Режиссер и художник, оставляя нас в пространстве дома Анны, придумывают своим героям и зрителю разнообразные военные флешбеки. Вдруг Карл валится на планшет, гремят взрывы, а на сцену и в зал летит земля, не настоящая, а гипоаллергенная резиновая имитация, но эффект настигнувшего героя воспоминания ощущаем и мы. Театр стремится дать нам почувствовать собственной кожей ужас, живущий в людях войны.
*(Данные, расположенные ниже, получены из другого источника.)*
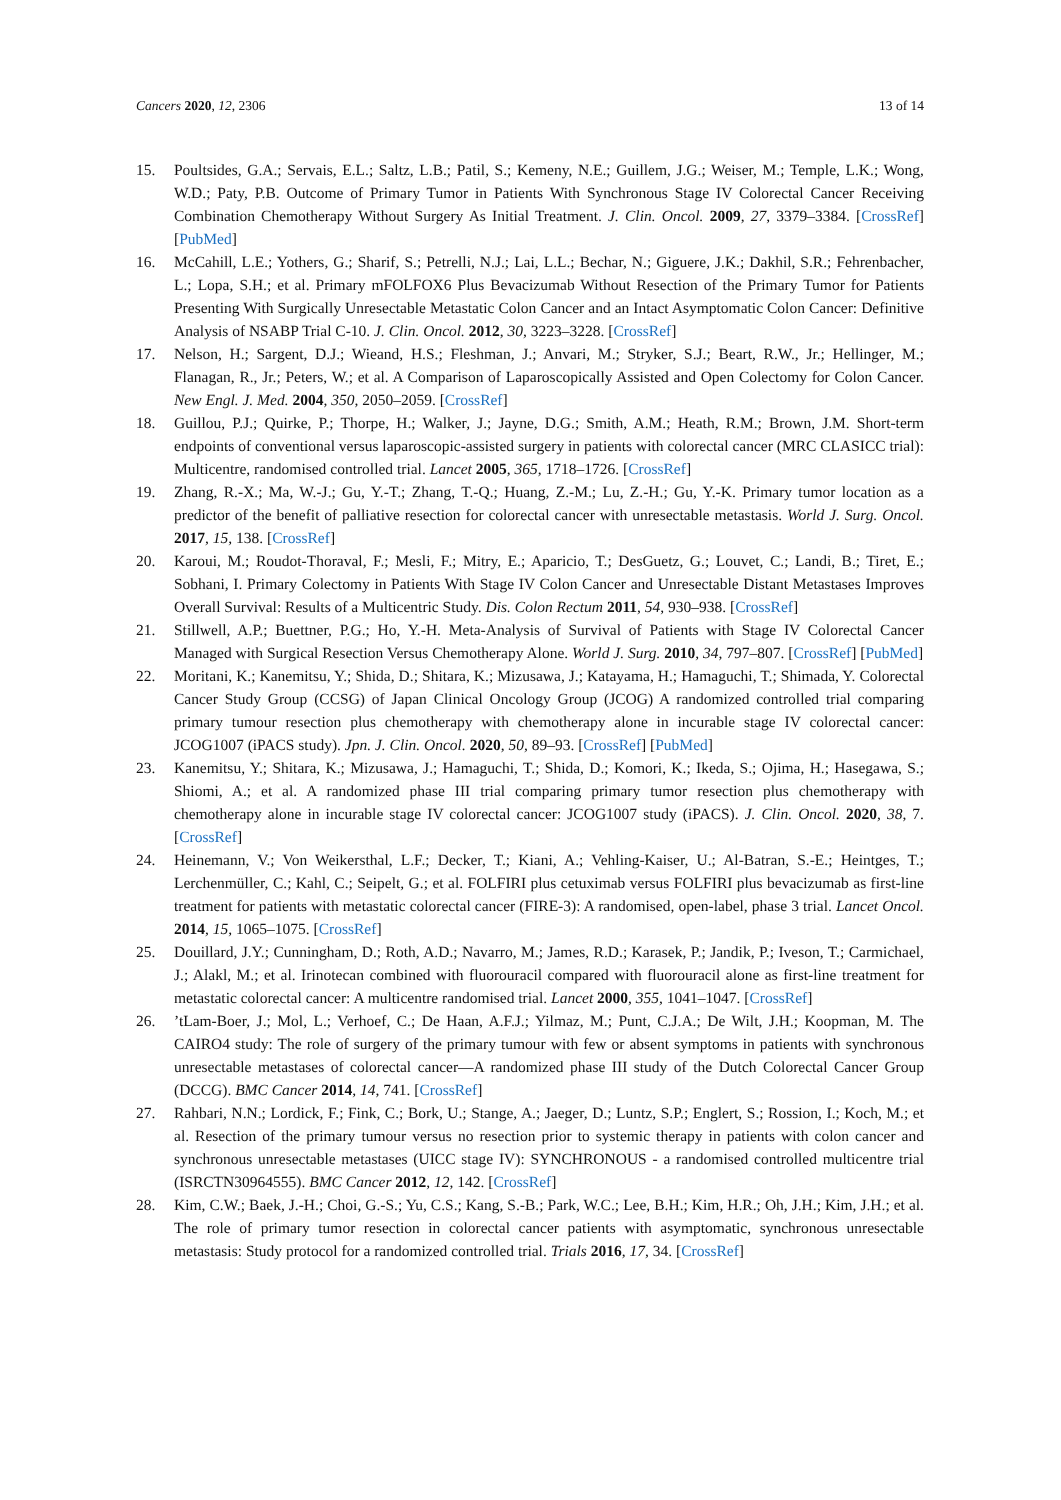Cancers 2020, 12, 2306 13 of 14
15. Poultsides, G.A.; Servais, E.L.; Saltz, L.B.; Patil, S.; Kemeny, N.E.; Guillem, J.G.; Weiser, M.; Temple, L.K.; Wong, W.D.; Paty, P.B. Outcome of Primary Tumor in Patients With Synchronous Stage IV Colorectal Cancer Receiving Combination Chemotherapy Without Surgery As Initial Treatment. J. Clin. Oncol. 2009, 27, 3379–3384. [CrossRef] [PubMed]
16. McCahill, L.E.; Yothers, G.; Sharif, S.; Petrelli, N.J.; Lai, L.L.; Bechar, N.; Giguere, J.K.; Dakhil, S.R.; Fehrenbacher, L.; Lopa, S.H.; et al. Primary mFOLFOX6 Plus Bevacizumab Without Resection of the Primary Tumor for Patients Presenting With Surgically Unresectable Metastatic Colon Cancer and an Intact Asymptomatic Colon Cancer: Definitive Analysis of NSABP Trial C-10. J. Clin. Oncol. 2012, 30, 3223–3228. [CrossRef]
17. Nelson, H.; Sargent, D.J.; Wieand, H.S.; Fleshman, J.; Anvari, M.; Stryker, S.J.; Beart, R.W., Jr.; Hellinger, M.; Flanagan, R., Jr.; Peters, W.; et al. A Comparison of Laparoscopically Assisted and Open Colectomy for Colon Cancer. New Engl. J. Med. 2004, 350, 2050–2059. [CrossRef]
18. Guillou, P.J.; Quirke, P.; Thorpe, H.; Walker, J.; Jayne, D.G.; Smith, A.M.; Heath, R.M.; Brown, J.M. Short-term endpoints of conventional versus laparoscopic-assisted surgery in patients with colorectal cancer (MRC CLASICC trial): Multicentre, randomised controlled trial. Lancet 2005, 365, 1718–1726. [CrossRef]
19. Zhang, R.-X.; Ma, W.-J.; Gu, Y.-T.; Zhang, T.-Q.; Huang, Z.-M.; Lu, Z.-H.; Gu, Y.-K. Primary tumor location as a predictor of the benefit of palliative resection for colorectal cancer with unresectable metastasis. World J. Surg. Oncol. 2017, 15, 138. [CrossRef]
20. Karoui, M.; Roudot-Thoraval, F.; Mesli, F.; Mitry, E.; Aparicio, T.; DesGuetz, G.; Louvet, C.; Landi, B.; Tiret, E.; Sobhani, I. Primary Colectomy in Patients With Stage IV Colon Cancer and Unresectable Distant Metastases Improves Overall Survival: Results of a Multicentric Study. Dis. Colon Rectum 2011, 54, 930–938. [CrossRef]
21. Stillwell, A.P.; Buettner, P.G.; Ho, Y.-H. Meta-Analysis of Survival of Patients with Stage IV Colorectal Cancer Managed with Surgical Resection Versus Chemotherapy Alone. World J. Surg. 2010, 34, 797–807. [CrossRef] [PubMed]
22. Moritani, K.; Kanemitsu, Y.; Shida, D.; Shitara, K.; Mizusawa, J.; Katayama, H.; Hamaguchi, T.; Shimada, Y. Colorectal Cancer Study Group (CCSG) of Japan Clinical Oncology Group (JCOG) A randomized controlled trial comparing primary tumour resection plus chemotherapy with chemotherapy alone in incurable stage IV colorectal cancer: JCOG1007 (iPACS study). Jpn. J. Clin. Oncol. 2020, 50, 89–93. [CrossRef] [PubMed]
23. Kanemitsu, Y.; Shitara, K.; Mizusawa, J.; Hamaguchi, T.; Shida, D.; Komori, K.; Ikeda, S.; Ojima, H.; Hasegawa, S.; Shiomi, A.; et al. A randomized phase III trial comparing primary tumor resection plus chemotherapy with chemotherapy alone in incurable stage IV colorectal cancer: JCOG1007 study (iPACS). J. Clin. Oncol. 2020, 38, 7. [CrossRef]
24. Heinemann, V.; Von Weikersthal, L.F.; Decker, T.; Kiani, A.; Vehling-Kaiser, U.; Al-Batran, S.-E.; Heintges, T.; Lerchenmüller, C.; Kahl, C.; Seipelt, G.; et al. FOLFIRI plus cetuximab versus FOLFIRI plus bevacizumab as first-line treatment for patients with metastatic colorectal cancer (FIRE-3): A randomised, open-label, phase 3 trial. Lancet Oncol. 2014, 15, 1065–1075. [CrossRef]
25. Douillard, J.Y.; Cunningham, D.; Roth, A.D.; Navarro, M.; James, R.D.; Karasek, P.; Jandik, P.; Iveson, T.; Carmichael, J.; Alakl, M.; et al. Irinotecan combined with fluorouracil compared with fluorouracil alone as first-line treatment for metastatic colorectal cancer: A multicentre randomised trial. Lancet 2000, 355, 1041–1047. [CrossRef]
26.’tLam-Boer, J.; Mol, L.; Verhoef, C.; De Haan, A.F.J.; Yilmaz, M.; Punt, C.J.A.; De Wilt, J.H.; Koopman, M. The CAIRO4 study: The role of surgery of the primary tumour with few or absent symptoms in patients with synchronous unresectable metastases of colorectal cancer—A randomized phase III study of the Dutch Colorectal Cancer Group (DCCG). BMC Cancer 2014, 14, 741. [CrossRef]
27. Rahbari, N.N.; Lordick, F.; Fink, C.; Bork, U.; Stange, A.; Jaeger, D.; Luntz, S.P.; Englert, S.; Rossion, I.; Koch, M.; et al. Resection of the primary tumour versus no resection prior to systemic therapy in patients with colon cancer and synchronous unresectable metastases (UICC stage IV): SYNCHRONOUS - a randomised controlled multicentre trial (ISRCTN30964555). BMC Cancer 2012, 12, 142. [CrossRef]
28. Kim, C.W.; Baek, J.-H.; Choi, G.-S.; Yu, C.S.; Kang, S.-B.; Park, W.C.; Lee, B.H.; Kim, H.R.; Oh, J.H.; Kim, J.H.; et al. The role of primary tumor resection in colorectal cancer patients with asymptomatic, synchronous unresectable metastasis: Study protocol for a randomized controlled trial. Trials 2016, 17, 34. [CrossRef]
А доведя это ужас до предела, ввергнув в состояние шока не только актеров, но и зрителя, вдруг отстраняет действие то неловким танцем Рихарда, похожим на трепыхания висельника, то брехтовским зонгом «Легенда о мертвом солдате». Карл Алексея Ухова исполняет его, когда уже очевидно, что «мертвец» Рихард возвращается забрать принадлежащее ему по праву, а значит, бесправный «мертвец» Карл больше не может притворяться. Шаткая иллюзия счастья рассеивается. И даже то, что по сюжету беременная Анна и Карл сбегают вместе, оставив Рихарда биться в конвульсиях рядом с обожающей его Марией, не дает и намека на новую жизнь. Если в пьесе Франка Карл притворяется Рихардом, то в спектакле мертвые выдают себя за живых…
«…И женщины в селах встречали его
У каждого двора.
Деревья кланялись, месяц сиял,
И все орало ˝Ура!˝
Трубы рычат, и литавры гремят,
И кот, и поп, и флаг,
И посредине мертвый солдат
Как пьяный орангутанг…»
Бертольт Брехт. «Легенда о мертвом солдате»
Автор: Оксана КУШЛЯЕВА
"Петербургский театральный журнал", 6 июля 2015 г.